Foreign Direct Investment in Indian Insurance Sector

The Insurance Laws (Amendment Bill) 2015 (the “Insurance Bill”) has now been passed by both houses of Parliament in India. The Insurance Bill will become effective as an Act of Parliament once it is signed by the President of India and published in the official gazette. There is no fixed time period for completing this signing/publication process but we expect this to be done fairly quickly. The Insurance Bill replaces the Insurance Laws (Amendment) Ordinance 2014 (the “Insurance Ordinance”) which came into effect on 26 December 2014, and was always meant to be a stop-gap measure.
The Ministry of Finance also issued the Indian Insurance Companies (Foreign Investment) Rules, 2015 (the “Rules”) on 19 February 2015, which seeks to clarify the concept of Indian ownership and control – there are still some inconsistencies, but we expect those to be resolved soon with the passing of the Insurance Bill.

Key Changes Introduced

  • Total foreign investment limit – the total foreign investment limit in the insurance sector has been raised from 26% to 49%. This cap includes all forms of foreign investment including foreign direct investment, foreign portfolio investment, depositary receipts and non-resident Indians.
  • Regulatory Approvals –
    - FIPB: Investment of up to 26% is permitted under the “automatic route”. Any investment above 26% but up to 49% requires the prior approval of the Foreign Investment Promotion Board; and
    - IRDA: As per the existing law, any sale of shares over 1% of the total equity share capital and purchase of more than 5% of the total equity share capital, required the prior approval of the Insurance Regulatory and Development Authority (the “IRDA”).
    Pricing: Any increase in the foreign investment in an Indian insurance company would have to comply with the pricing guidelines specified by the Reserve Bank of India.
  • Ownership and control – Ownership and control of Indian insurance companies must remain with Indian entities. This has been specifically clarified in the Rules as:
    - Ownership – at least 50% of the equity ownership should be beneficially held by Indian citizens, or Indian companies, which are owned and controlled by Indian citizens.
    - Control – control should be with Indian citizens, or Indian companies, which are owned and controlled by Indian citizens.

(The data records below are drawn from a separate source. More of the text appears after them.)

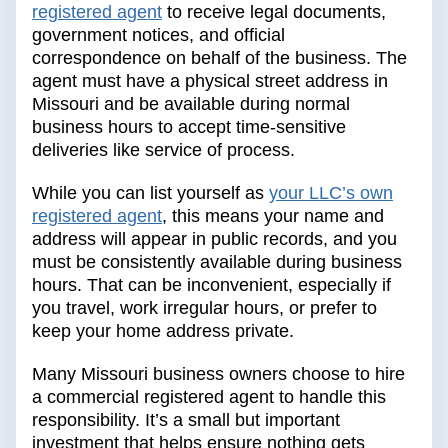
registered agent
to receive legal documents,
government notices, and official
correspondence on behalf of the business. The
agent must have a physical street address in
Missouri and be available during normal
business hours to accept time-sensitive
deliveries like service of process.
While you can list yourself as
your LLC’s own
registered agent
, this means your name and
address will appear in public records, and you
must be consistently available during business
hours. That can be inconvenient, especially if
you travel, work irregular hours, or prefer to
keep your home address private.
Many Missouri business owners choose to hire
a commercial registered agent to handle this
responsibility. It’s a small but important
investment that helps ensure nothing gets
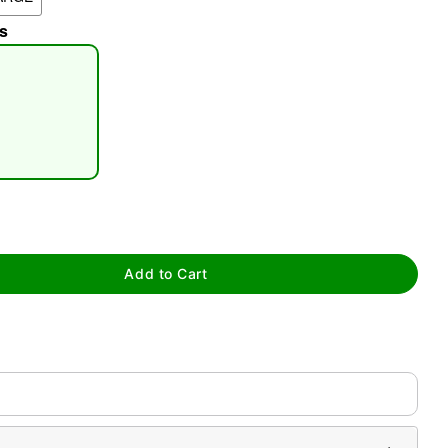
s
tap to zoom
Add to Cart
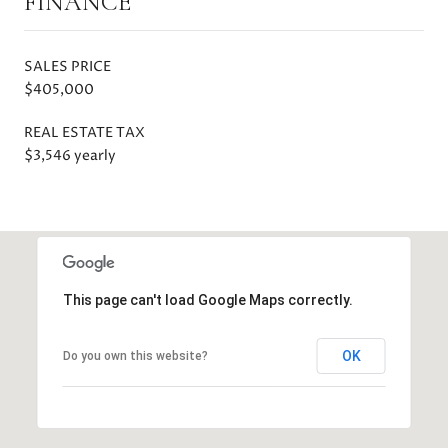
FINANCE
SALES PRICE
$405,000
REAL ESTATE TAX
$3,546 yearly
This page can't load Google Maps correctly.
OK
Do you own this website?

However, neither the Insurance Bill nor the Rules provides any more detail around what would amount to “control”, and particularly, whether ‘reserved’ or ‘veto’ rights granted to foreign investors under their joint venture/shareholders’ agreements with Indian partners will be considered for determining control of Indian insurance companies. As an increase in FDI from 26% up to 49% requires prior approval from the Foreign Investment Promotion Board (FIPB), we assume that compliance with control related requirements will be considered on a case to case basis.

  • New Investment Instruments – Up till now, Indian insurance companies were permitted to raise financing only through equity. The Insurance Bill now permits Indian insurance companies to raise capital through financial instruments other than equity shares. Details of the permitted instruments will be subject to a separate notification to be issued by the IRDA.
  • Reinsurance – Foreign reinsurance companies are now permitted to undertake re-insurance business in India directly through the establishment of a branch in India and registration of the branch with the IRDA.


After almost 7 years of waiting, the much awaited liberalisation of the Indian insurance sector has been effected. The passing of the Insurance Bill has also ended the uncertainty around the enforceability of the Insurance Ordinance. In addition to the increase in FDI limits, the ability to raise financing other than by equity and the opening up of the re-insurance market are all positive signs that we see leading to further investment in the insurance sector in India.